Stephen began singing onstage with his father since he could walk and later performed with siblings Ziggy, Cedella, and the Melody Makers. As such, he's no stranger to the spotlight, and his highly anticipated performance at this year's Marley Fest will come at the end of a four-day Florida run. His own personal, versatile style ranges from dancehall to new roots, utilizing a signature production sound based on regal synthesizer and string arrangements.
Damian is the youngest member of the Marley clan, Bob's love child with 1976 Miss World Cindy Breakspeare. The 32-year-old's distinctive voice and captivating lyrical style tell stories of everyday joys and struggles, poverty and politics, while richly orchestrated arrangements draw the listener in almost cinematically. Damian's music is often as much hip-hop as it is reggae, using samples and hip-hop beats. His affinity for hip-hop has led, over the years, to collaborations with Cypress Hill, Snoop Dogg, the Wu-Tang Clan, and, most recently, Nas.
In fact, Damian and Nas are set to release a collaborative album, Distant Relatives, this spring. The full-length record, complete with kids' choirs and string sections, is written in tribute to Africa, meant to raise awareness of the situation on that continent. Leaked versions of two tracks off the album have been well-received by fans and internet critics. And their joint, recent addition to the roster for next month's Ultra Music Festival at Bicentennial Park makes us wonder if we won't be seeing Nas at Marley Fest as well.
Julian "Ju Ju" Marley
Born in 1975 to father Bob and Bajan mother Lucy Pounder in England, Julian grew up back and forth between London and Jamaica. Since his 1996 debut album, Lion in the Morning, Julian steadily rose up through the reggae charts, performing and touring all around the world.
His recent critically acclaimed studio release Awake is a call to consciousness, at times channeling his father, and at other times revealing a strong influence of British reggae legends Steel Pulse. The album is a collection of tunes with themes of antimaterialism, environmentalism, and spirituality, with styles ranging from downtempo hip-hop balladry to roots reggae to flamenco guitar-laden slow jams.
Born Clifton George Bailey III, Capleton has also, over the years, used the pseudonyms Fireman, King Shango, and the Prophet. Starting in the late-'80s dancehall scene, complete with flat-top haircut and shiny, baggy pants, Capleton sang about partying and guns. Later in his career, though, he switched to a more conscious style of lyrics, preaching positivity and Rastafari spirituality.

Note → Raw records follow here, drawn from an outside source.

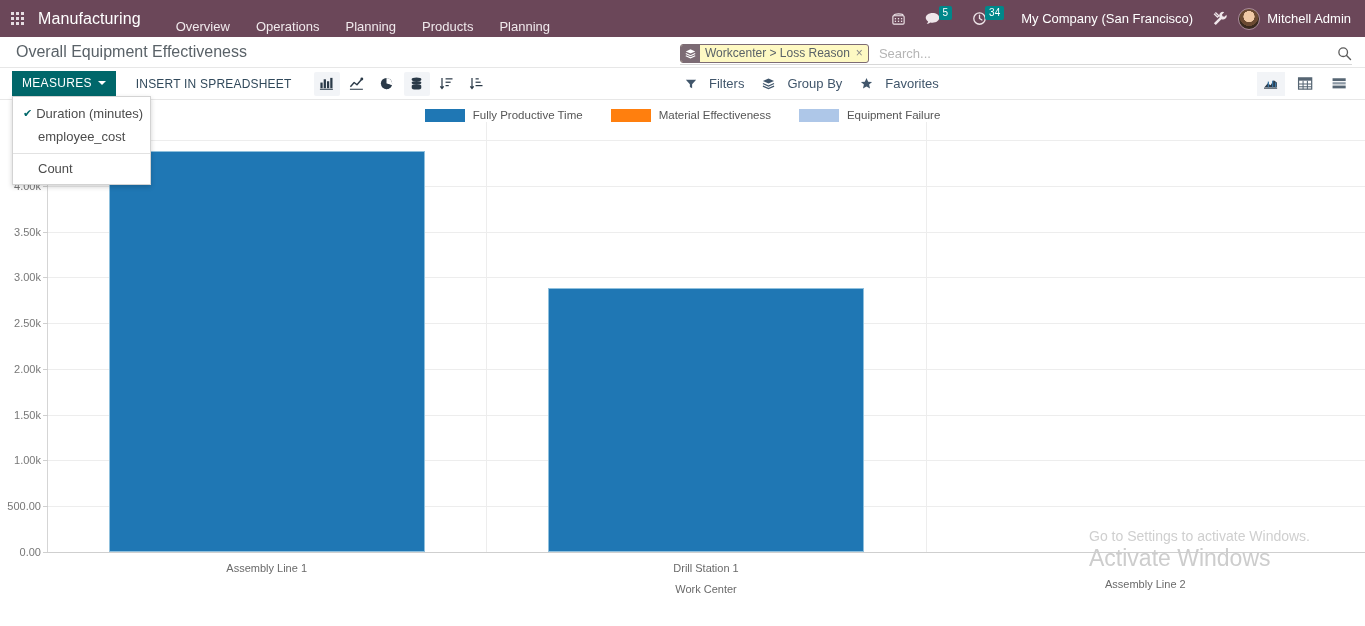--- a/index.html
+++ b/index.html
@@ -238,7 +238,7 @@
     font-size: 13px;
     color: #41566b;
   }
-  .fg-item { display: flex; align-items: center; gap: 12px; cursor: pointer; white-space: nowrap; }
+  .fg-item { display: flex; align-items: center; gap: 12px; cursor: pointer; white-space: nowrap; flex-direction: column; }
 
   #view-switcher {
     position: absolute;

At the same time, Capleton is the target of anti-hate-speech campaigns lately as a result of lyrics that condone violence toward gays. Recently, three of his California concerts were canceled after protesters organized to boycott the artist's shows. So far, there is no news of a Miami protest or cancellation; apparently activists here are busy fighting other battles. Fans and foes alike can look forward to a high-energy show, controversial or not.

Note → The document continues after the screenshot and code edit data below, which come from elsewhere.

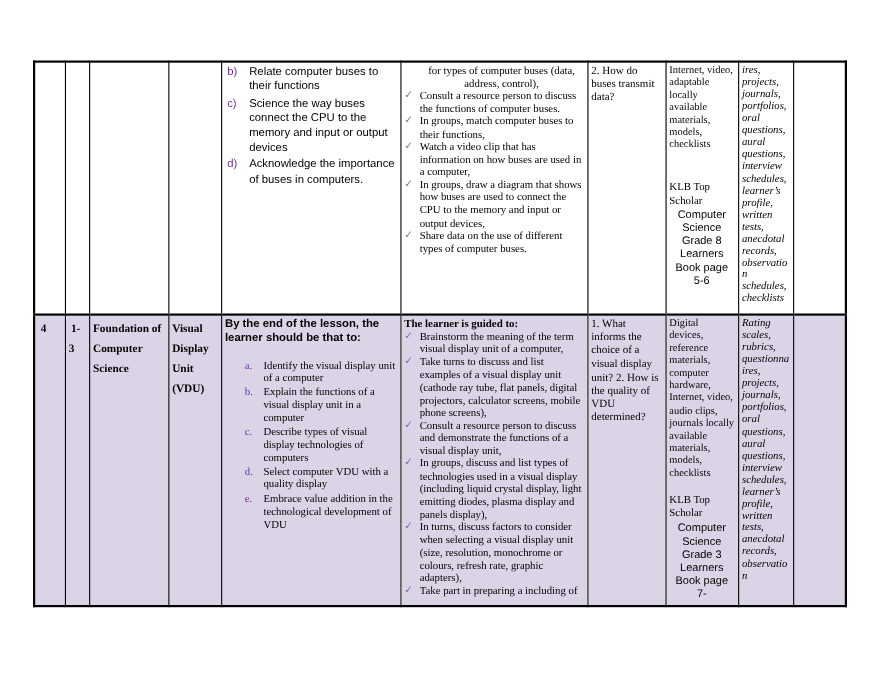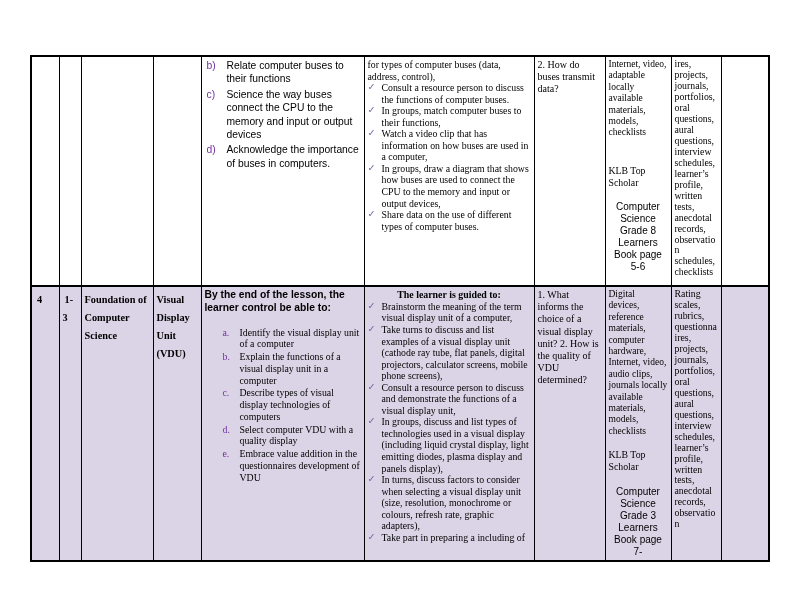--- a/index.html
+++ b/index.html
@@ -28,7 +28,7 @@
   .exp-hdr{font-weight:bold;font-size:9.9px;line-height:1.2;text-align:center;}
   .exp .li{display:flex;font-size:9.8px;line-height:1.18;}
   .exp .check{flex:0 0 14px;color:#7d6ba6;font-size:9.5px;}
-  .exp .lead{font-size:9.8px;line-height:1.18;}
+  .exp .lead{margin-left:14px;font-size:9.8px;line-height:1.18;text-align:center;}
 
   .kq{font-size:10px;line-height:1.22;}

Brooklyn-born and South Florida-raised, the highly noncontroversial Tarrus Riley, son of Jamaican reggae veteran Jimmy Riley, got his start DJing for Busta Rhymes. His singing debut came with his 2004 release Challenges, but it wasn't until 2006's Parables, with its hit single "She's Royal," that he came into commercial success. Last year's Contagious offered a more mainstream, radio-friendly sound, but the content has remained serious enough. Much of Riley's music is themed around arguing for women's and children's rights, uplifting victims of domestic violence, and honoring black women.